-- WORK INSTRUCTIONS --
Read through the listing below and return only the lines containing "forecasts".
(TASK MATERIAL)
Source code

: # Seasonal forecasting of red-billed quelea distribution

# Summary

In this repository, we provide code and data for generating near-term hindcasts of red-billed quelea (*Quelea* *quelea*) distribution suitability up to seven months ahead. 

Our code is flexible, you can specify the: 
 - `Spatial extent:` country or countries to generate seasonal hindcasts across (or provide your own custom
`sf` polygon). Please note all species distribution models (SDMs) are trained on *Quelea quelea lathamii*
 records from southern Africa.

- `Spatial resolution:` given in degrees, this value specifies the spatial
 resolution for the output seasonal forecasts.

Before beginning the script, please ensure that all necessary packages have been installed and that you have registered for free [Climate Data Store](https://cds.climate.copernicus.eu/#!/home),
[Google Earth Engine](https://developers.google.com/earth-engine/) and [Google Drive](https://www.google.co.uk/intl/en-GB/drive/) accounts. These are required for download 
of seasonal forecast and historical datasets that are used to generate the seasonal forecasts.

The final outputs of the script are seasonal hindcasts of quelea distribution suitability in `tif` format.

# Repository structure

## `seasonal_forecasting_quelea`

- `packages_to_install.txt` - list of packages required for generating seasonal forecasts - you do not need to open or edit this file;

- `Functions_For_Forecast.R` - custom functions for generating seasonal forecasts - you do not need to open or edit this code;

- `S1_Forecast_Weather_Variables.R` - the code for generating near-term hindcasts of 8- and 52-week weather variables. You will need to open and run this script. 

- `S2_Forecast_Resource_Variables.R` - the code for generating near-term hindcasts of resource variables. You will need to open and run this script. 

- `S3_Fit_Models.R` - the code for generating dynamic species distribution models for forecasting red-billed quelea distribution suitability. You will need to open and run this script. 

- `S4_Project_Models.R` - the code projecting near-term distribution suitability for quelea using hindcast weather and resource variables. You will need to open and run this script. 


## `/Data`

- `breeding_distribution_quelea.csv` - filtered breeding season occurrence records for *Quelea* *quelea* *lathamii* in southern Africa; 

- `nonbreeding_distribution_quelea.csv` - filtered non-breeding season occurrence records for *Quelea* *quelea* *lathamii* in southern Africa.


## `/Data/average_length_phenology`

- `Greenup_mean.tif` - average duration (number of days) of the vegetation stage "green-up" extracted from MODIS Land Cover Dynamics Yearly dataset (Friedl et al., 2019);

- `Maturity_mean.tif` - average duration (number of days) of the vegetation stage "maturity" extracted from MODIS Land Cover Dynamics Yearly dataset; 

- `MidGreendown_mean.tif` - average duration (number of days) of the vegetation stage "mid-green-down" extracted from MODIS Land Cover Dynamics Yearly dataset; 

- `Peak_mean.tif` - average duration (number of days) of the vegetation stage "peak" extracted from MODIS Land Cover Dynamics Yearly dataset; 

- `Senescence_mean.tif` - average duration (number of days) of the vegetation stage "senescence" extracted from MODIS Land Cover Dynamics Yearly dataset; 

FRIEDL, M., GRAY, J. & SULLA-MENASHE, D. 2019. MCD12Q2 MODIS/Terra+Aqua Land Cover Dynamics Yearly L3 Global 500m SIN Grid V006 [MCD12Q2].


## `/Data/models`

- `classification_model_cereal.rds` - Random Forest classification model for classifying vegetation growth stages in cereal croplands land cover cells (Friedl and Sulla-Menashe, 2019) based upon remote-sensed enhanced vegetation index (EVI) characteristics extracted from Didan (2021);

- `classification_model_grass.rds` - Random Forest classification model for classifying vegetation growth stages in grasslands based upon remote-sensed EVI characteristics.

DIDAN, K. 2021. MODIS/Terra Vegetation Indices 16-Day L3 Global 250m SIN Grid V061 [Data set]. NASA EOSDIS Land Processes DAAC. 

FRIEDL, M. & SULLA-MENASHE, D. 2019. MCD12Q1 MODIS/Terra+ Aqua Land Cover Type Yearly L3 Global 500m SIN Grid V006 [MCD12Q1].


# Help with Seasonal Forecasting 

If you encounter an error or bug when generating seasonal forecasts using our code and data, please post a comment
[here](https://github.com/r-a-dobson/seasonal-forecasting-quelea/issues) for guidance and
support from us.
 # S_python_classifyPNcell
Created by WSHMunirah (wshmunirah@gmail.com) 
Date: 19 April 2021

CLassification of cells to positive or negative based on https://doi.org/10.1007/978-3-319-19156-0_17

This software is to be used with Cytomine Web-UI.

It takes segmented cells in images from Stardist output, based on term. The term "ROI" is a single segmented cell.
(End TASK MATERIAL)
-- TASK OUTPUT --
 resolution for the output seasonal forecasts.
of seasonal forecast and historical datasets that are used to generate the seasonal forecasts.
- `packages_to_install.txt` - list of packages required for generating seasonal forecasts - you do not need to open or edit this file;
- `Functions_For_Forecast.R` - custom functions for generating seasonal forecasts - you do not need to open or edit this code;
If you encounter an error or bug when generating seasonal forecasts using our code and data, please post a comment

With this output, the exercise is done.